Excerpt provided
Foldable laptops are still a nascent technology and lag years behind foldable phones. But the HP Spectre Fold feels like the dawn of a second wave of these devices.

HP has sat in wait as Lenovo and Asus made their first steps into the foldable laptop market. Both those devices came with a high price while still feeling like a concept. The HP Spectre Fold was revealed and it seemed like it had built on these ideas for good and for bad.

The HP Spectre Fold looks far more like a traditional laptop than its key rivals but that has also brought about a stunningly high £5000/$5000. That price will put it out of the reach of many and prevent it from being up for serious consideration. But, the step forward it marks is intriguing nonetheless.

Design and Keyboard

  • Stylish design
  • Decent keyboard
  • Overall quality lacking for the high price

If you’ve laid your eyes on the Lenovo ThinkPad X1 Fold and Asus Zenbook 17 Fold OLED before seeing the new HP, its looks will immediately strike you. When closed, the HP Spectre Fold looks like your typical high-end productivity laptop – it’s just a little thicker and, when you pick it up, quite a bit heavier. It’s heavier because HP has managed to pack a 17-inch folding display into this 13-inch laptop form factor. It comes in at a 1.62kg weight, 8.5mm (unfolded) and 21.4mm (folded).

HP Spectre Fold rear
Image Credit (Trusted Reviews)

This cramming on a big display in a small stylish design is, by far, the greatest achievement of the HP Spectre Fold. The design of the Asus and Lenovo made clear these were first-generation devices but the HP can comfortably fool you in that regard.

However, it isn’t all rosy for the quality of the HP Spectre Fold, especially at its extremely high price point. It may offer less chunky and more modern-looking bezels than its rivals but, when I used them to hold the device, there was plenty of flex and the odd creaking.

The keyboard accessory brings a similar issue too. Like the Zenbook 17 Fold OLED, it wields a faux leather sheet on the top and bottom. And, like the Asus, it extends slightly too far over the edge of the plastic it sits on top of, inviting wear and feeling like it lacks the precision you’d expect when spending this much money. If foldable laptops are going to continue to cost several grand, they are going to have to use quality and robust materials throughout.

HP Spectre Fold keyboard and trackpad
Image Credit (Trusted Reviews)

My experience using the keyboard and trackpad combo day-to-day was a strong one though. The keys offer a pleasing amount of travel, if a little hollow due to a lack of crunchy feedback.

The trackpad is, unfortunately, a little small but it works well. This accessory offers an extremely smart quality-of-life feature too. Housed in the bottom half of the Spectre Fold is the capability for wireless charging, meaning the device keeps the keyboard accessory charged up when attached. A handy feature that gives you one less thing to worry about.

HP Spectre Fold hinge
Image Credit (Trusted Reviews)

Directive 1
List every point in the bulleted list under the "Design and Keyboard" heading of the HP Spectre Fold review.
Directive 2
Carry on the HP Spectre Fold review from the point where it stops.

Supplied entries
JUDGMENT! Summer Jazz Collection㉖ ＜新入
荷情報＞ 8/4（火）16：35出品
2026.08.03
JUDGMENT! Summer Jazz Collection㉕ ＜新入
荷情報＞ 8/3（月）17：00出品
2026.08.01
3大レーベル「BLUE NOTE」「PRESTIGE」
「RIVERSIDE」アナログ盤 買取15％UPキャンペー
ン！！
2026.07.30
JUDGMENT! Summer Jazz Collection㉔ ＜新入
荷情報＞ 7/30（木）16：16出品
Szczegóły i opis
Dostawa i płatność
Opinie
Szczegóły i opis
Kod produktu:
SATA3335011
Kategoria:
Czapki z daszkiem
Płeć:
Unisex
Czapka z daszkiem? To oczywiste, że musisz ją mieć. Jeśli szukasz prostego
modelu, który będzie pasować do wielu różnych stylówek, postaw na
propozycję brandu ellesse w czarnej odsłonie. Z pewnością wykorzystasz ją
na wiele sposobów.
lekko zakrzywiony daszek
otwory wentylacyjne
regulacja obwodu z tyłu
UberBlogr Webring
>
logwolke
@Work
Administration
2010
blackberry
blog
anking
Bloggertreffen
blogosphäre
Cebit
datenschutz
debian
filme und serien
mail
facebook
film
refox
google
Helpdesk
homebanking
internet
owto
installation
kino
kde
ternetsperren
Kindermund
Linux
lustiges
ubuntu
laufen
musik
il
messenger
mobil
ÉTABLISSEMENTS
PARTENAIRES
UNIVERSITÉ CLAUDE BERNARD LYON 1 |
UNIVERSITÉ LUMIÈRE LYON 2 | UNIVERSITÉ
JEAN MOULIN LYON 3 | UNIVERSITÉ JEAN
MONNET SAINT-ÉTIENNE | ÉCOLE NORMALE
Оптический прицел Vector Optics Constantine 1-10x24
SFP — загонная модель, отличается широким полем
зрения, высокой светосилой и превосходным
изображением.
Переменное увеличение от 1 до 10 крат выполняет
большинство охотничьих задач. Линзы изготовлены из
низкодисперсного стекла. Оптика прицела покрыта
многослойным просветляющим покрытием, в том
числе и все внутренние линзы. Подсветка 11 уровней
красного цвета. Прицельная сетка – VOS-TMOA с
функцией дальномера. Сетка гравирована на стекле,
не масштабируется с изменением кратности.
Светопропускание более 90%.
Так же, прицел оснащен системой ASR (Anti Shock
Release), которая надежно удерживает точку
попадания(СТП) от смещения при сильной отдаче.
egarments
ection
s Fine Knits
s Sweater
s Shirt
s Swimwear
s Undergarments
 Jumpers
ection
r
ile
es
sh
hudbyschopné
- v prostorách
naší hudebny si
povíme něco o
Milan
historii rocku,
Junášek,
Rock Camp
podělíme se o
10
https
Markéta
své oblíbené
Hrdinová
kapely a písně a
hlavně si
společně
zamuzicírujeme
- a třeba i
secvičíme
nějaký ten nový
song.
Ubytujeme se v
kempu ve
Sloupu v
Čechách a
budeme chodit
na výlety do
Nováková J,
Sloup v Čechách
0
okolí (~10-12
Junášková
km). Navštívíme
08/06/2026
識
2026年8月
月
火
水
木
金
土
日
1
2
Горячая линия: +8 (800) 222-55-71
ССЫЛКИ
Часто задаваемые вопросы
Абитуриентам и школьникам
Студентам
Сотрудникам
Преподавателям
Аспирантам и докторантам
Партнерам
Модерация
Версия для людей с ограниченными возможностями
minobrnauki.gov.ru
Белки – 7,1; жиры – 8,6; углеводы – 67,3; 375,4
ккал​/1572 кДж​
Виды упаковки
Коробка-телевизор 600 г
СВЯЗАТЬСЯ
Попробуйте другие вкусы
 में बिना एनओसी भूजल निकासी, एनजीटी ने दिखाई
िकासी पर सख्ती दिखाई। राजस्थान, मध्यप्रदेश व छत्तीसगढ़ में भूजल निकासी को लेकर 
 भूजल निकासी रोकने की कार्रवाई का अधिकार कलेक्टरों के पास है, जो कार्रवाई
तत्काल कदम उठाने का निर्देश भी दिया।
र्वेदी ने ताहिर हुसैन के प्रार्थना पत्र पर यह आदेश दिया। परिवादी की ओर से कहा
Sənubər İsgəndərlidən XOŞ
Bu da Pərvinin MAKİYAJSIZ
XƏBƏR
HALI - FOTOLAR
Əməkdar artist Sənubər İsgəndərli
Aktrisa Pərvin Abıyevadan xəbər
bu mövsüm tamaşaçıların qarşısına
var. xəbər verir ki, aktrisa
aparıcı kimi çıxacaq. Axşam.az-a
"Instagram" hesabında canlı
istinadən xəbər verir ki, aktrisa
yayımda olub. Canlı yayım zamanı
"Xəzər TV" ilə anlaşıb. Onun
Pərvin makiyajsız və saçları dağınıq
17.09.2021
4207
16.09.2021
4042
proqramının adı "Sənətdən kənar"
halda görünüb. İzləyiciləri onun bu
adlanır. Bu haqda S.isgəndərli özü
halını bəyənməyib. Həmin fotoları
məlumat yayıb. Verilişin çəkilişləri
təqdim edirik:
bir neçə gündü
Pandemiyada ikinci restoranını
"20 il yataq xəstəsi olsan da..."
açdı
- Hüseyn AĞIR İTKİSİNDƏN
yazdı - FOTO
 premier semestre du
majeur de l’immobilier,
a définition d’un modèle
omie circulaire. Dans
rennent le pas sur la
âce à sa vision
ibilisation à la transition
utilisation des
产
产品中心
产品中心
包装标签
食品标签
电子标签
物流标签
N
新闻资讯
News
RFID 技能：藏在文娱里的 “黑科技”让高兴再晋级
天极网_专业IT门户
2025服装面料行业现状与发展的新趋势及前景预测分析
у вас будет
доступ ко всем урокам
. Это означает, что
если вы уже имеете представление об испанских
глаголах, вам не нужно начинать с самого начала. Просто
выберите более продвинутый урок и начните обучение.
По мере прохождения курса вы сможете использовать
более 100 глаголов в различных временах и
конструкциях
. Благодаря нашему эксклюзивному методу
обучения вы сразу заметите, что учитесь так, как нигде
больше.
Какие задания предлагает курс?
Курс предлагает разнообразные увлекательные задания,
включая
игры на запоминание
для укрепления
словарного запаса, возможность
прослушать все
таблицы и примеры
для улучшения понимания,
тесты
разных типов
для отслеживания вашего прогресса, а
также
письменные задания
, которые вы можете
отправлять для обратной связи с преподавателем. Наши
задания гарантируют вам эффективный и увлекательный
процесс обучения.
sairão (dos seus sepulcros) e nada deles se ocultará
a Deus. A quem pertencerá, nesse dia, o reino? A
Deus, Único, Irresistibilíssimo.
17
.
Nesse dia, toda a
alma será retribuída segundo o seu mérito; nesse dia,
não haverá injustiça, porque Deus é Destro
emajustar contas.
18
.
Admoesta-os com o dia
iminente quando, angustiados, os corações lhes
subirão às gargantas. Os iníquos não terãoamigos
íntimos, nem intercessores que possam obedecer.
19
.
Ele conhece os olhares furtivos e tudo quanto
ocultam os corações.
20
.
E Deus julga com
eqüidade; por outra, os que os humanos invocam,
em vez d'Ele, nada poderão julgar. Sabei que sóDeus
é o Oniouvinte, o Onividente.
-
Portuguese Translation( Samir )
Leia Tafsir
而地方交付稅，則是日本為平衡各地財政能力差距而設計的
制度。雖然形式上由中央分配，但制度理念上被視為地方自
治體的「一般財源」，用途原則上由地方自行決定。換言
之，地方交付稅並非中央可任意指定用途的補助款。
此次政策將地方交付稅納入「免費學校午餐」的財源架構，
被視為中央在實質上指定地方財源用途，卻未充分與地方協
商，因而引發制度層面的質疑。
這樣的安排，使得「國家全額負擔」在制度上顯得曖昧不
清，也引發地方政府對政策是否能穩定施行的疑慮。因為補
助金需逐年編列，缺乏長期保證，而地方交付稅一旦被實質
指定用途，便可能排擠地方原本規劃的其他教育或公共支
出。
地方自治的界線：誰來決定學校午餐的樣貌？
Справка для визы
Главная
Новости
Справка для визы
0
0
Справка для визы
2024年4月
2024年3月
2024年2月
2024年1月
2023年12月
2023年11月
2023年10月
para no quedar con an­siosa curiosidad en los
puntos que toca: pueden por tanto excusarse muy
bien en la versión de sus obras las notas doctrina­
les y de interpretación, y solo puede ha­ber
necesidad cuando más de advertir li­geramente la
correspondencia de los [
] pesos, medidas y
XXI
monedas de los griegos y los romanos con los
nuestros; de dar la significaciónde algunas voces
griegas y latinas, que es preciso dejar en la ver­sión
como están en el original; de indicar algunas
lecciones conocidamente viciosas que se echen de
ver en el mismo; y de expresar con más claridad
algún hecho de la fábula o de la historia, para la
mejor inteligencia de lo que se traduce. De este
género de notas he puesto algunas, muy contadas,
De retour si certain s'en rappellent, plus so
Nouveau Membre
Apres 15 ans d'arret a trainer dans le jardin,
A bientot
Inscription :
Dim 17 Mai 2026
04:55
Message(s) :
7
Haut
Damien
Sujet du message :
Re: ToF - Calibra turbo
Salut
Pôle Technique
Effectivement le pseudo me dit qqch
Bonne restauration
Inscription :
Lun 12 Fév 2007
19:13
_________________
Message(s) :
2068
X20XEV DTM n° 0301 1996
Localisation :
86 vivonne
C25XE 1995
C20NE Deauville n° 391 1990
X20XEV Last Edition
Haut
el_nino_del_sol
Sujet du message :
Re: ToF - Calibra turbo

Exercise response 1
- Stylish design
- Decent keyboard
- Overall quality lacking for the high price

Exercise response 2
There’s also a stylus, which will be kept charged when attached to the side of the keyboard. Both HP and Lenovo are keen to tout the use of a stylus with their foldable offerings but I just don’t see it. The stylus is perfectly responsive and pleasant to wield but writing on a glossy, plastic display just doesn’t feel intuitive. And, even if it might be unwarranted, I was always concerned I’d damage the panel.

The ports on offer with the Spectre Fold are rather dismal, likely owing to its thin chassis. You get two Thunderbolt 4 ports and that is your lot. In terms of other buttons though, you do get useful volume buttons and a webcam privacy switch. The webcam itself is a solid 5MP IR offering, meaning you get suitable, if underwhelming detail, and support for Windows Hello face login.

On the HP Spectre Fold product page, the company is keen to tout its sustainability chops but it doesn’t offer the cleanest description of how materials are used. Here’s what it says the product features:

“Approx. 50% recycled plastics, included in the following PC components: speaker box, bottom cover, bezel and keyboard keycaps. Keyboard keycaps are 50% water-based paint. 45% PCR+5% OBP plastic used in speaker enclosure. 90% PIR metal in keyboard frame and metal cover. 90% recycled metal in hinge bar. Packaging outer box is 100% made from sustainably source certified and recycled fibers.”

A more consumer-friendly presentation would be welcome but it’s good to see the product itself contain a range of sustainable materials regardless.

Display and Sound

  • Large, bright OLED
  • Not convinced by other display modes
  • Pleasingly big sound

The HP Spectre Fold shares many specifications with the Asus Zenbook 17 Fold OLED and one of them is the large 17-inch OLED display you get when fully unfolded.

The big 2.5K display is great for watching movies or sports as well as streaming games and more. It also serves productivity users well, offering a great canvas for having multiple windows open. It’d impact the portability but given that 17-inch, and even 18-inch, regular clamshell laptops do exist, I was left craving an even bigger panel. But 17-inch will be plenty for many, especially those used to a 13-inch design.

HP is keen to sell the adaptability of this folding display but I’m unconvinced by two out of the four modes of offer. There’s the big 17-inch mode, where the device uses a built-in stand, and you can use the keyboard accessory – or peripherals of your choosing – in a detached fashion.

That’s the first useful mode then the second is the laptop-like mode, where you put the keyboard on the bottom half of the display and get something that performs like a 12.3-inch traditional clamshell. When folded out, you can choose to pick it up and use it as a humongous tablet too, or lay it flat on a table, with a touchscreen meaning you can navigate comfortably with your fingers. Just don’t bother using the unsatisfying touchscreen keyboard. Both these modes work great, with both allowing you to adapt to your workspace and environment.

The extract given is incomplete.